Hinzu kommt, dass auch beim Bau der Anlagen die Hürden größer werden. Die Branche verweist einerseits auf den Fachkräftemangel und Engpässe an den wenigen großen deutschen Häfen, außerdem seien die Kosten gestiegen. Die ausgeschriebenen Flächen sind außerdem in der Tendenz unattraktiver als die Flächen, die schon vergeben wurden – die Filetstücke sind schon weg. „Wir sind da schon ein Stück weit draußen“, sagt Thimm. Das macht den Bau wie auch das Verlegen eines Anschlusses ans Festland komplizierter als bislang.

Installation eines Windparks von RWE in der Nähe von Helgoland im März 2023
Installation eines Windparks von RWE in der Nähe von Helgoland im März 2023 CHRISTIAN CHARISIUS/POOL/AFP

Windräder im Windschatten

Einige Branchenvertreter weisen aber noch auf ein anderes Problem hin: Die Windparks in der Nordsee stünden einfach zu nahe beieinander. Die sogenannten Volllaststunden auf den ausgeschriebenen Flächen würden durch sogenannte Verschattungseffekte signifikant reduziert werden, warnt BDEW-Chefin Andrae.

Das Problem: Wenn Wind durch eine Windkraftanlage strömt, verliert er Energie und wird verwirbelt. Diese „Windschatten“ reichen mehrere Kilometer hinter eine Anlage. Windparks, die sich zu nahe beieinander befinden, bekommen dadurch weniger und unruhigeren Wind. Die Stromerzeugung sinkt, genau wie die Wirtschaftlichkeit der einzelnen Anlagen.

Nach Einschätzung von Experten ist das Verschattungs-Problem in der Nordsee mittlerweile signifikant. Eine Analyse des Fraunhofer-Instituts für Windenergiesysteme (IWES) aus diesem Jahr ergab, dass eng bebaute Flächen wie die jetzt versteigerten Gebiete N-10.1 und N-10.2 bis zu 40 Prozent weniger sogenannte Volllaststunden liefern als Windparks auf freier Fläche.

„Sonst laufen wir in ganz große Probleme rein“

Wirtschaftsministerin Katherina Reiche (CDU) kündigte daher am Mittwoch auch an, prüfen zu lassen, ob die Flächen überhaupt geeignet waren, ausgewiesen zu werden. „Das wollen wir uns kritisch anschauen“, sagte Reiche. Zudem müssten Ausschreibungsbedingungen gegebenenfalls angepasst werden.

Bei den Branchenverbänden hört man das gern.

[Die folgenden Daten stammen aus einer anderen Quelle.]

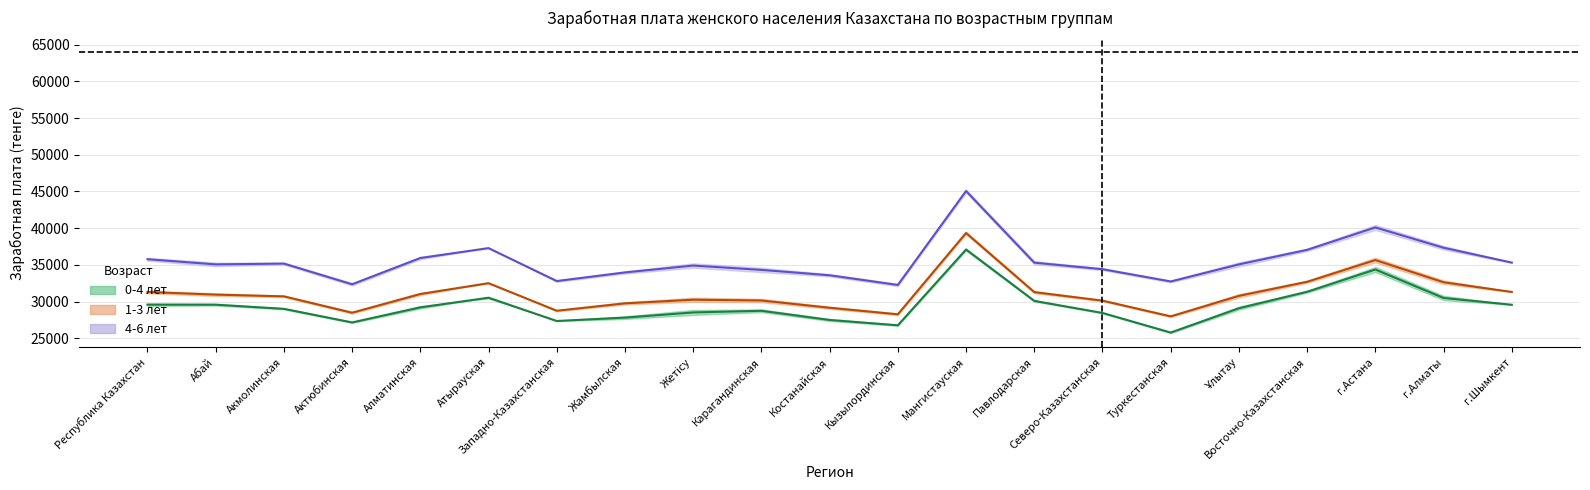

True or false: Среднее (4-6 лет) and Среднее (0-4 лет) intersect in this chart.

False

Die fordern schon seit Jahren, die Abstände zwischen den Windparks zu erhöhen, bürokratische Hürden abzubauen und flexiblere Möglichkeiten zur Vermarktung des Stroms zuzulassen. 

Die Zeit, nicht nur vor dem Hintergrund der deutschen Ausbauziele bis 2030. „Es besteht ganz hoher Handlungsbedarf, es darf nicht gezögert werden“, sagt Thimm. „Sonst laufen wir nächstes Jahr in ganz große Probleme rein.“ Im Sommer 2026 sollten eigentlich schon die nächsten Flächen ausgeschrieben werden.